Your task =
Print every entry below again. Nothing may differ from the original.

Listed records =
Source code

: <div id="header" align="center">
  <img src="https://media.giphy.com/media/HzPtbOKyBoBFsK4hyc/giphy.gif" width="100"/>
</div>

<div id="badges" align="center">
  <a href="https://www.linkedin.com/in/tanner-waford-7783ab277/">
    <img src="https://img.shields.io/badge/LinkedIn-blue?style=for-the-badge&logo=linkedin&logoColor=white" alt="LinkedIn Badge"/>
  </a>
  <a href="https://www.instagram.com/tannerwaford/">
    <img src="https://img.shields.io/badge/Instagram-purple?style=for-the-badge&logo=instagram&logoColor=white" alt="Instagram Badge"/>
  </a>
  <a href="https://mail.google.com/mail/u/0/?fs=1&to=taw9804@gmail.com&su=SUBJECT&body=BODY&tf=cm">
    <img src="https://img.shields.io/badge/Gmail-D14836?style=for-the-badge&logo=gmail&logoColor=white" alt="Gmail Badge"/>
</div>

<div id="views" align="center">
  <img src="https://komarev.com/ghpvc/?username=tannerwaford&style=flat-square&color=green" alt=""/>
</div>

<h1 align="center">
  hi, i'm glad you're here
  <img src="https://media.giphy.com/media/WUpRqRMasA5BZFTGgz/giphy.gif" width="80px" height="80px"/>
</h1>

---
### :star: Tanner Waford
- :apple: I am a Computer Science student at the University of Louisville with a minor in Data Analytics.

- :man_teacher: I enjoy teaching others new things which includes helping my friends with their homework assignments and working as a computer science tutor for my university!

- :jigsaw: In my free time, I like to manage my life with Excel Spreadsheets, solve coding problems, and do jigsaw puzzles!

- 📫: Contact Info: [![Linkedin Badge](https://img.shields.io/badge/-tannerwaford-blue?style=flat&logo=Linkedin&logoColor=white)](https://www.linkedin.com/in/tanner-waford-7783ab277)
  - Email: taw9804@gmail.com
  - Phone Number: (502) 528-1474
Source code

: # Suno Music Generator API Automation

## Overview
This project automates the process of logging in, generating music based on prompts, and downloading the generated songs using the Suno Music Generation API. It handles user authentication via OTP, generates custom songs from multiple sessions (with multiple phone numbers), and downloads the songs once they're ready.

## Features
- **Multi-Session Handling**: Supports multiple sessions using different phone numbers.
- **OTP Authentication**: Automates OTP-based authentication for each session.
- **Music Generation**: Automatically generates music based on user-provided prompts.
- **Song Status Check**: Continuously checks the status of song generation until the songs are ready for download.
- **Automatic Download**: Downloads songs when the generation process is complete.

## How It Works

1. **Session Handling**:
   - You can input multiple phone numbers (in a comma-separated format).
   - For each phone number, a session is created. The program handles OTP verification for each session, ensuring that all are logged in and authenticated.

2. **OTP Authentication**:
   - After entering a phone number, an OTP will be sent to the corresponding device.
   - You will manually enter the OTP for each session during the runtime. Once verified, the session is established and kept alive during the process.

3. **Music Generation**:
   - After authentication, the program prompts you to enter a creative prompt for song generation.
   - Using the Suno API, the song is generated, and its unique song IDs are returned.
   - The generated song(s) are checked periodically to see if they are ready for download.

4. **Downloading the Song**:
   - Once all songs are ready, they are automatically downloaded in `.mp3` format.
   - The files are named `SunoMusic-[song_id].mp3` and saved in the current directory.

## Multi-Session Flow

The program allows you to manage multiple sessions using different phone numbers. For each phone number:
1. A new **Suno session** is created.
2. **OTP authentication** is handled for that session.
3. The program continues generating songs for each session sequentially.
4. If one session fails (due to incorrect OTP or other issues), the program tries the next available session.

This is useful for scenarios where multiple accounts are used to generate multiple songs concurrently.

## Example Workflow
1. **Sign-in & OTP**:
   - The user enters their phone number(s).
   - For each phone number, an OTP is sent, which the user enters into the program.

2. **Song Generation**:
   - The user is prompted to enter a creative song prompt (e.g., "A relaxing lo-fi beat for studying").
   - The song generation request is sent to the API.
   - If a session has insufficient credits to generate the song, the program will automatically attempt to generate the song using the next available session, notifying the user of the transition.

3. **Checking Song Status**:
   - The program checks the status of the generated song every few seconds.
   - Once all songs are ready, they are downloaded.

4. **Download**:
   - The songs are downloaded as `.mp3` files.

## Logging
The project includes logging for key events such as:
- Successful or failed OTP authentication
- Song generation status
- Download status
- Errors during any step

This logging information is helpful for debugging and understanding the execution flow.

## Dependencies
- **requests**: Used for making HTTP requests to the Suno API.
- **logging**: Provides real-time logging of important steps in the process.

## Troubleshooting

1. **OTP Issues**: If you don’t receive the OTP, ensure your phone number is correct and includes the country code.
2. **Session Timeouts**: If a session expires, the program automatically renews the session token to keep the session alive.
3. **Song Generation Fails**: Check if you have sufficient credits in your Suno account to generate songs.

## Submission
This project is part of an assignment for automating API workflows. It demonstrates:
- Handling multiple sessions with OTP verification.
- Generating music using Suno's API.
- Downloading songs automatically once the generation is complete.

Task response =
Source code

: <div id="header" align="center">
  <img src="https://media.giphy.com/media/HzPtbOKyBoBFsK4hyc/giphy.gif" width="100"/>
</div>

<div id="badges" align="center">
  <a href="https://www.linkedin.com/in/tanner-waford-7783ab277/">
    <img src="https://img.shields.io/badge/LinkedIn-blue?style=for-the-badge&logo=linkedin&logoColor=white" alt="LinkedIn Badge"/>
  </a>
  <a href="https://www.instagram.com/tannerwaford/">
    <img src="https://img.shields.io/badge/Instagram-purple?style=for-the-badge&logo=instagram&logoColor=white" alt="Instagram Badge"/>
  </a>
  <a href="https://mail.google.com/mail/u/0/?fs=1&to=taw9804@gmail.com&su=SUBJECT&body=BODY&tf=cm">
    <img src="https://img.shields.io/badge/Gmail-D14836?style=for-the-badge&logo=gmail&logoColor=white" alt="Gmail Badge"/>
</div>

<div id="views" align="center">
  <img src="https://komarev.com/ghpvc/?username=tannerwaford&style=flat-square&color=green" alt=""/>
</div>

<h1 align="center">
  hi, i'm glad you're here
  <img src="https://media.giphy.com/media/WUpRqRMasA5BZFTGgz/giphy.gif" width="80px" height="80px"/>
</h1>

---
### :star: Tanner Waford
- :apple: I am a Computer Science student at the University of Louisville with a minor in Data Analytics.

- :man_teacher: I enjoy teaching others new things which includes helping my friends with their homework assignments and working as a computer science tutor for my university!

- :jigsaw: In my free time, I like to manage my life with Excel Spreadsheets, solve coding problems, and do jigsaw puzzles!

- 📫: Contact Info: [![Linkedin Badge](https://img.shields.io/badge/-tannerwaford-blue?style=flat&logo=Linkedin&logoColor=white)](https://www.linkedin.com/in/tanner-waford-7783ab277)
  - Email: taw9804@gmail.com
  - Phone Number: (502) 528-1474
Source code

: # Suno Music Generator API Automation

## Overview
This project automates the process of logging in, generating music based on prompts, and downloading the generated songs using the Suno Music Generation API. It handles user authentication via OTP, generates custom songs from multiple sessions (with multiple phone numbers), and downloads the songs once they're ready.

## Features
- **Multi-Session Handling**: Supports multiple sessions using different phone numbers.
- **OTP Authentication**: Automates OTP-based authentication for each session.
- **Music Generation**: Automatically generates music based on user-provided prompts.
- **Song Status Check**: Continuously checks the status of song generation until the songs are ready for download.
- **Automatic Download**: Downloads songs when the generation process is complete.

## How It Works

1. **Session Handling**:
   - You can input multiple phone numbers (in a comma-separated format).
   - For each phone number, a session is created. The program handles OTP verification for each session, ensuring that all are logged in and authenticated.

2. **OTP Authentication**:
   - After entering a phone number, an OTP will be sent to the corresponding device.
   - You will manually enter the OTP for each session during the runtime. Once verified, the session is established and kept alive during the process.

3. **Music Generation**:
   - After authentication, the program prompts you to enter a creative prompt for song generation.
   - Using the Suno API, the song is generated, and its unique song IDs are returned.
   - The generated song(s) are checked periodically to see if they are ready for download.

4. **Downloading the Song**:
   - Once all songs are ready, they are automatically downloaded in `.mp3` format.
   - The files are named `SunoMusic-[song_id].mp3` and saved in the current directory.

## Multi-Session Flow

The program allows you to manage multiple sessions using different phone numbers. For each phone number:
1. A new **Suno session** is created.
2. **OTP authentication** is handled for that session.
3. The program continues generating songs for each session sequentially.
4. If one session fails (due to incorrect OTP or other issues), the program tries the next available session.

This is useful for scenarios where multiple accounts are used to generate multiple songs concurrently.

## Example Workflow
1. **Sign-in & OTP**:
   - The user enters their phone number(s).
   - For each phone number, an OTP is sent, which the user enters into the program.

2. **Song Generation**:
   - The user is prompted to enter a creative song prompt (e.g., "A relaxing lo-fi beat for studying").
   - The song generation request is sent to the API.
   - If a session has insufficient credits to generate the song, the program will automatically attempt to generate the song using the next available session, notifying the user of the transition.

3. **Checking Song Status**:
   - The program checks the status of the generated song every few seconds.
   - Once all songs are ready, they are downloaded.

4. **Download**:
   - The songs are downloaded as `.mp3` files.

## Logging
The project includes logging for key events such as:
- Successful or failed OTP authentication
- Song generation status
- Download status
- Errors during any step

This logging information is helpful for debugging and understanding the execution flow.

## Dependencies
- **requests**: Used for making HTTP requests to the Suno API.
- **logging**: Provides real-time logging of important steps in the process.

## Troubleshooting

1. **OTP Issues**: If you don’t receive the OTP, ensure your phone number is correct and includes the country code.
2. **Session Timeouts**: If a session expires, the program automatically renews the session token to keep the session alive.
3. **Song Generation Fails**: Check if you have sufficient credits in your Suno account to generate songs.

## Submission
This project is part of an assignment for automating API workflows. It demonstrates:
- Handling multiple sessions with OTP verification.
- Generating music using Suno's API.
- Downloading songs automatically once the generation is complete.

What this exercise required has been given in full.